Meet The Chief
David W. Robinson-Morris, Ph.D. is an author, philosopher, social justice and human rights advocate-activist, educator, philanthropist, community organizer, DEI practitioner, and administrator.
Dr. Robinson-Morris is the Founder & Chief Reimaginelutionary at The REImaginelution, LLC, a strategic consulting firm working at the intersections of imagination, policy, practice, and prophetic hope to radically reimagine diversity, equity, and inclusion (DEI) toward racial justice and systemic transformation by engendering freedom of the human spirit; and catalyzing the power of the imagination to reweave organizations, systems, and the world toward collective healing and liberation. David has come to understand that more than knowledge or power or money is the imagination. ​
​
David, in March 2023, founded The Center for the Human Spirit and Radical Reimagining. The Center for the Human Spirit and Radical Reimagining serves as a dream-think tank and convener for individuals, communities, organizations, institutions, and systems across sectors interested in deepening their understanding of the issues impacting them and people of the global majority who are disparately suffering from the impact of inequitable policy and oppressive practices. More importantly, the Center is an agent of transformation—combining education, equity and justice-centered critical social analysis, the tenets of healing justice, and contemplative practice to activate the collective social imagination to disrupt and reweave institutions, systems, and communities for collective liberation and healing.

Task objective
Please translate this sentence from the profile above into Spanish: "David W. Robinson-Morris, Ph.D. is an author, philosopher, social justice and human rights advocate-activist, educator, philanthropist, community organizer, DEI practitioner, and administrator."

Given records
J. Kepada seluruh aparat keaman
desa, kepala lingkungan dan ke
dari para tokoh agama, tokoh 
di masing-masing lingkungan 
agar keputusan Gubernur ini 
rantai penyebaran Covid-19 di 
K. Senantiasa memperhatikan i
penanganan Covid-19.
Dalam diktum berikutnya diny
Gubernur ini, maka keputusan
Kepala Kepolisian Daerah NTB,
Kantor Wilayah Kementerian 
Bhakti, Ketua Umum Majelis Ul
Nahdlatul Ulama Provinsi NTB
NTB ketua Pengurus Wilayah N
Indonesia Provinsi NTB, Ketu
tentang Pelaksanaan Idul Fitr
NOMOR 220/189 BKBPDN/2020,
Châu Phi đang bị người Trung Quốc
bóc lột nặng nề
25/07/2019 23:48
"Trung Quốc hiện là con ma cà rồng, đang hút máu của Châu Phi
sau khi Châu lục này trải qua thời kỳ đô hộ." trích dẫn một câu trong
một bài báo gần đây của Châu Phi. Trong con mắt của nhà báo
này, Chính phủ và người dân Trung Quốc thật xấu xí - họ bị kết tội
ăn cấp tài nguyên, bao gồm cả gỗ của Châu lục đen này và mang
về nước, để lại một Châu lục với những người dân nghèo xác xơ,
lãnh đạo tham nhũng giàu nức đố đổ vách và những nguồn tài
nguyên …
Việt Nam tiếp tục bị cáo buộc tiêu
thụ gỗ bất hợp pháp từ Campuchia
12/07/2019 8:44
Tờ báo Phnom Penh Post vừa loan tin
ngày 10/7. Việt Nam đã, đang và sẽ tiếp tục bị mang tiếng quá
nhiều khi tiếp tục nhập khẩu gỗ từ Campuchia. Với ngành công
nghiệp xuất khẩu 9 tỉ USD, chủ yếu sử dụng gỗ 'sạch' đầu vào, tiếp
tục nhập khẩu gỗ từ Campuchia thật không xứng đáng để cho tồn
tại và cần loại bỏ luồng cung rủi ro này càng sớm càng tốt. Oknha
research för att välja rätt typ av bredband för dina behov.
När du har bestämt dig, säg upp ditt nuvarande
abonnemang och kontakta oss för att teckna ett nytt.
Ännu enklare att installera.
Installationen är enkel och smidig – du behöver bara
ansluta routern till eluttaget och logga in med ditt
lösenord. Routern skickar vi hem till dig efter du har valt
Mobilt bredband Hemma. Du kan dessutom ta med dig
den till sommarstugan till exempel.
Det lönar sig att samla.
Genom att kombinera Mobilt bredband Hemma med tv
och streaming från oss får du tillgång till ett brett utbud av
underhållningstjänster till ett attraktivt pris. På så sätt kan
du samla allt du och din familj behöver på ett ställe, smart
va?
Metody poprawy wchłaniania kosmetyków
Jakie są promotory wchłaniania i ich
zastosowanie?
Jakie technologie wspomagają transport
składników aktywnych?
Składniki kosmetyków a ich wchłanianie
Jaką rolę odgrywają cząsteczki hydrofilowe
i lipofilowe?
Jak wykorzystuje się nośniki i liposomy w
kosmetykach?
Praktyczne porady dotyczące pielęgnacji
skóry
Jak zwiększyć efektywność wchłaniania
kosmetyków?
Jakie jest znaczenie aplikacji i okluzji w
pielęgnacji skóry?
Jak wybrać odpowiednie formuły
---
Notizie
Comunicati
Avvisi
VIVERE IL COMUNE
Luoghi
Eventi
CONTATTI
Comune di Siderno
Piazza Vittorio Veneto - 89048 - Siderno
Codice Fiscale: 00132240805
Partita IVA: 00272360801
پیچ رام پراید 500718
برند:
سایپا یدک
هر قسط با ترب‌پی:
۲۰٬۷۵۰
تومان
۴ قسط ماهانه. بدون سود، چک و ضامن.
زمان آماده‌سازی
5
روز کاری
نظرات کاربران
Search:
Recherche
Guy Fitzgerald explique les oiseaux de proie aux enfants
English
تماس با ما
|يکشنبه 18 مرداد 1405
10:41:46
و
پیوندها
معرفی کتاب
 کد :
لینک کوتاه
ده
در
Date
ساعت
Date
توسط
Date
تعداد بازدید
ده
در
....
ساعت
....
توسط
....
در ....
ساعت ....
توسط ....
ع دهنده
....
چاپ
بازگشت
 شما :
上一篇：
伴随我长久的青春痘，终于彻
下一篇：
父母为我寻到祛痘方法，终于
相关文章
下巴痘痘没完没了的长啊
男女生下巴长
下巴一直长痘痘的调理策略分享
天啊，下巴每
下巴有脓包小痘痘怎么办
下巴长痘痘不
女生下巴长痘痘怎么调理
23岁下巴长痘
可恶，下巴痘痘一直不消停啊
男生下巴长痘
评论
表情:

Response area
David W. Robinson-Morris, Ph.D., es autor, filósofo, defensor-activista de la justicia social y los derechos humanos, educador, filántropo, organizador comunitario, profesional de DEI y administrador.